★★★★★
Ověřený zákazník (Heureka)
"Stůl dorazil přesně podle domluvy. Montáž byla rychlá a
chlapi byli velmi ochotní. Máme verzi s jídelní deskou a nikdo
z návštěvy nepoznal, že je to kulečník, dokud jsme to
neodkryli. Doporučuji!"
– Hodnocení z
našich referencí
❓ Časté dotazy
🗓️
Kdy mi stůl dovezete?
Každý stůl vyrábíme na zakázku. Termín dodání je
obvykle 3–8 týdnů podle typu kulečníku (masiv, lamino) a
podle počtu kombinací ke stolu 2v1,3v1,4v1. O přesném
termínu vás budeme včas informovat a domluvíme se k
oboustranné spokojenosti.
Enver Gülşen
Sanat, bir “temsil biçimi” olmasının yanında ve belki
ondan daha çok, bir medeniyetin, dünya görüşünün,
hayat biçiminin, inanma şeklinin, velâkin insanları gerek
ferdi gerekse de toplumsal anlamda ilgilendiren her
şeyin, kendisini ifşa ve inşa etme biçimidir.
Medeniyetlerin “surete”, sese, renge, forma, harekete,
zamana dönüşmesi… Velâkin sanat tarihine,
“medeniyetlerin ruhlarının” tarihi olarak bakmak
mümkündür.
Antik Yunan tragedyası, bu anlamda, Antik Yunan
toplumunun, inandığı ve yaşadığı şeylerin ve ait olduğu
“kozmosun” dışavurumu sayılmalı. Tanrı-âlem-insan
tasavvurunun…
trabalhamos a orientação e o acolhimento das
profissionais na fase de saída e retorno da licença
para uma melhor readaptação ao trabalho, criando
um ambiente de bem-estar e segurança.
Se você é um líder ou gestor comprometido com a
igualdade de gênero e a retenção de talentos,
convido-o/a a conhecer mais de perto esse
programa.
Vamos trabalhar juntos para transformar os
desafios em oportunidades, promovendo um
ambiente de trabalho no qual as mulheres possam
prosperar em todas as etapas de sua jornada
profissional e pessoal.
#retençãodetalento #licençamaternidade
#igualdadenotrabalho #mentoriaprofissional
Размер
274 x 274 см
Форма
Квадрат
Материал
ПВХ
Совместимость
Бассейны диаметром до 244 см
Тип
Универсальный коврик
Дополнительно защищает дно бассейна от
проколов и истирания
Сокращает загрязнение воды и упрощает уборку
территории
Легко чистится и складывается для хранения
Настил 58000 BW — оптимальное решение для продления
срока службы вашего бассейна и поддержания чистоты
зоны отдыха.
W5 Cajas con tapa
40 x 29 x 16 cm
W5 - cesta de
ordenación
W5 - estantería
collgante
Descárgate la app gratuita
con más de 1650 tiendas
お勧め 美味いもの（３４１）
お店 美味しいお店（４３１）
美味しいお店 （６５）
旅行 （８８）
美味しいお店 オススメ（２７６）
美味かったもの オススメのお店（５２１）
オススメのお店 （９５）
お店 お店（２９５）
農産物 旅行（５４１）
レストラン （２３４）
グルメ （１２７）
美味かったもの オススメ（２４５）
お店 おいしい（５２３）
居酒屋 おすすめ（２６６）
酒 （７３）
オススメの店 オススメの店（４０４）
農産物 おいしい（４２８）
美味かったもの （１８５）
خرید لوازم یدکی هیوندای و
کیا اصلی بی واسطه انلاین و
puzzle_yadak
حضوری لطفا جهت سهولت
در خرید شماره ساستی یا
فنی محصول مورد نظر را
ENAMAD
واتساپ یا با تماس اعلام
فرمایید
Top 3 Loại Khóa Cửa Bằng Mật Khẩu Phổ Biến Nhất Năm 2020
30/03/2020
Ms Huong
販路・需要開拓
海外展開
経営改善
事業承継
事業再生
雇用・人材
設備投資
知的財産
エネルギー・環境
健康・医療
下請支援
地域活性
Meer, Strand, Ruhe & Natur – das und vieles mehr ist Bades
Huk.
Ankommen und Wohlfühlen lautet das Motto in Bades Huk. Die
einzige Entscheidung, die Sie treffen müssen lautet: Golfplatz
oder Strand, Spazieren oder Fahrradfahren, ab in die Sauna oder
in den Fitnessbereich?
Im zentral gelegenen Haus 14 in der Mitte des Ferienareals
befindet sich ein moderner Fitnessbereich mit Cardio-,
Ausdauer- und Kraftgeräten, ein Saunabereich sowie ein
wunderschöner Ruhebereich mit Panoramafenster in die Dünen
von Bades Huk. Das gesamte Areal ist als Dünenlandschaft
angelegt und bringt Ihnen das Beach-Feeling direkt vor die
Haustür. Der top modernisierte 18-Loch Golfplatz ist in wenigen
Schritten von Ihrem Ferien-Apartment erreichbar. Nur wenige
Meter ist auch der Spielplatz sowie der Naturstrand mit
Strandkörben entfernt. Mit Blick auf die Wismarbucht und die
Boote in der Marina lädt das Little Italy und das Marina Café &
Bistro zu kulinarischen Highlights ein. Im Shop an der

* * * *

## Exercise brief
Reproduce every line above character for character, with nothing changed, added, or left out.

## Result below
★★★★★
Ověřený zákazník (Heureka)
"Stůl dorazil přesně podle domluvy. Montáž byla rychlá a
chlapi byli velmi ochotní. Máme verzi s jídelní deskou a nikdo
z návštěvy nepoznal, že je to kulečník, dokud jsme to
neodkryli. Doporučuji!"
– Hodnocení z
našich referencí
❓ Časté dotazy
🗓️
Kdy mi stůl dovezete?
Každý stůl vyrábíme na zakázku. Termín dodání je
obvykle 3–8 týdnů podle typu kulečníku (masiv, lamino) a
podle počtu kombinací ke stolu 2v1,3v1,4v1. O přesném
termínu vás budeme včas informovat a domluvíme se k
oboustranné spokojenosti.
Enver Gülşen
Sanat, bir “temsil biçimi” olmasının yanında ve belki
ondan daha çok, bir medeniyetin, dünya görüşünün,
hayat biçiminin, inanma şeklinin, velâkin insanları gerek
ferdi gerekse de toplumsal anlamda ilgilendiren her
şeyin, kendisini ifşa ve inşa etme biçimidir.
Medeniyetlerin “surete”, sese, renge, forma, harekete,
zamana dönüşmesi… Velâkin sanat tarihine,
“medeniyetlerin ruhlarının” tarihi olarak bakmak
mümkündür.
Antik Yunan tragedyası, bu anlamda, Antik Yunan
toplumunun, inandığı ve yaşadığı şeylerin ve ait olduğu
“kozmosun” dışavurumu sayılmalı. Tanrı-âlem-insan
tasavvurunun…
trabalhamos a orientação e o acolhimento das
profissionais na fase de saída e retorno da licença
para uma melhor readaptação ao trabalho, criando
um ambiente de bem-estar e segurança.
Se você é um líder ou gestor comprometido com a
igualdade de gênero e a retenção de talentos,
convido-o/a a conhecer mais de perto esse
programa.
Vamos trabalhar juntos para transformar os
desafios em oportunidades, promovendo um
ambiente de trabalho no qual as mulheres possam
prosperar em todas as etapas de sua jornada
profissional e pessoal.
#retençãodetalento #licençamaternidade
#igualdadenotrabalho #mentoriaprofissional
Размер
274 x 274 см
Форма
Квадрат
Материал
ПВХ
Совместимость
Бассейны диаметром до 244 см
Тип
Универсальный коврик
Дополнительно защищает дно бассейна от
проколов и истирания
Сокращает загрязнение воды и упрощает уборку
территории
Легко чистится и складывается для хранения
Настил 58000 BW — оптимальное решение для продления
срока службы вашего бассейна и поддержания чистоты
зоны отдыха.
W5 Cajas con tapa
40 x 29 x 16 cm
W5 - cesta de
ordenación
W5 - estantería
collgante
Descárgate la app gratuita
con más de 1650 tiendas
お勧め 美味いもの（３４１）
お店 美味しいお店（４３１）
美味しいお店 （６５）
旅行 （８８）
美味しいお店 オススメ（２７６）
美味かったもの オススメのお店（５２１）
オススメのお店 （９５）
お店 お店（２９５）
農産物 旅行（５４１）
レストラン （２３４）
グルメ （１２７）
美味かったもの オススメ（２４５）
お店 おいしい（５２３）
居酒屋 おすすめ（２６６）
酒 （７３）
オススメの店 オススメの店（４０４）
農産物 おいしい（４２８）
美味かったもの （１８５）
خرید لوازم یدکی هیوندای و
کیا اصلی بی واسطه انلاین و
puzzle_yadak
حضوری لطفا جهت سهولت
در خرید شماره ساستی یا
فنی محصول مورد نظر را
ENAMAD
واتساپ یا با تماس اعلام
فرمایید
Top 3 Loại Khóa Cửa Bằng Mật Khẩu Phổ Biến Nhất Năm 2020
30/03/2020
Ms Huong
販路・需要開拓
海外展開
経営改善
事業承継
事業再生
雇用・人材
設備投資
知的財産
エネルギー・環境
健康・医療
下請支援
地域活性
Meer, Strand, Ruhe & Natur – das und vieles mehr ist Bades
Huk.
Ankommen und Wohlfühlen lautet das Motto in Bades Huk. Die
einzige Entscheidung, die Sie treffen müssen lautet: Golfplatz
oder Strand, Spazieren oder Fahrradfahren, ab in die Sauna oder
in den Fitnessbereich?
Im zentral gelegenen Haus 14 in der Mitte des Ferienareals
befindet sich ein moderner Fitnessbereich mit Cardio-,
Ausdauer- und Kraftgeräten, ein Saunabereich sowie ein
wunderschöner Ruhebereich mit Panoramafenster in die Dünen
von Bades Huk. Das gesamte Areal ist als Dünenlandschaft
angelegt und bringt Ihnen das Beach-Feeling direkt vor die
Haustür. Der top modernisierte 18-Loch Golfplatz ist in wenigen
Schritten von Ihrem Ferien-Apartment erreichbar. Nur wenige
Meter ist auch der Spielplatz sowie der Naturstrand mit
Strandkörben entfernt. Mit Blick auf die Wismarbucht und die
Boote in der Marina lädt das Little Italy und das Marina Café &
Bistro zu kulinarischen Highlights ein. Im Shop an der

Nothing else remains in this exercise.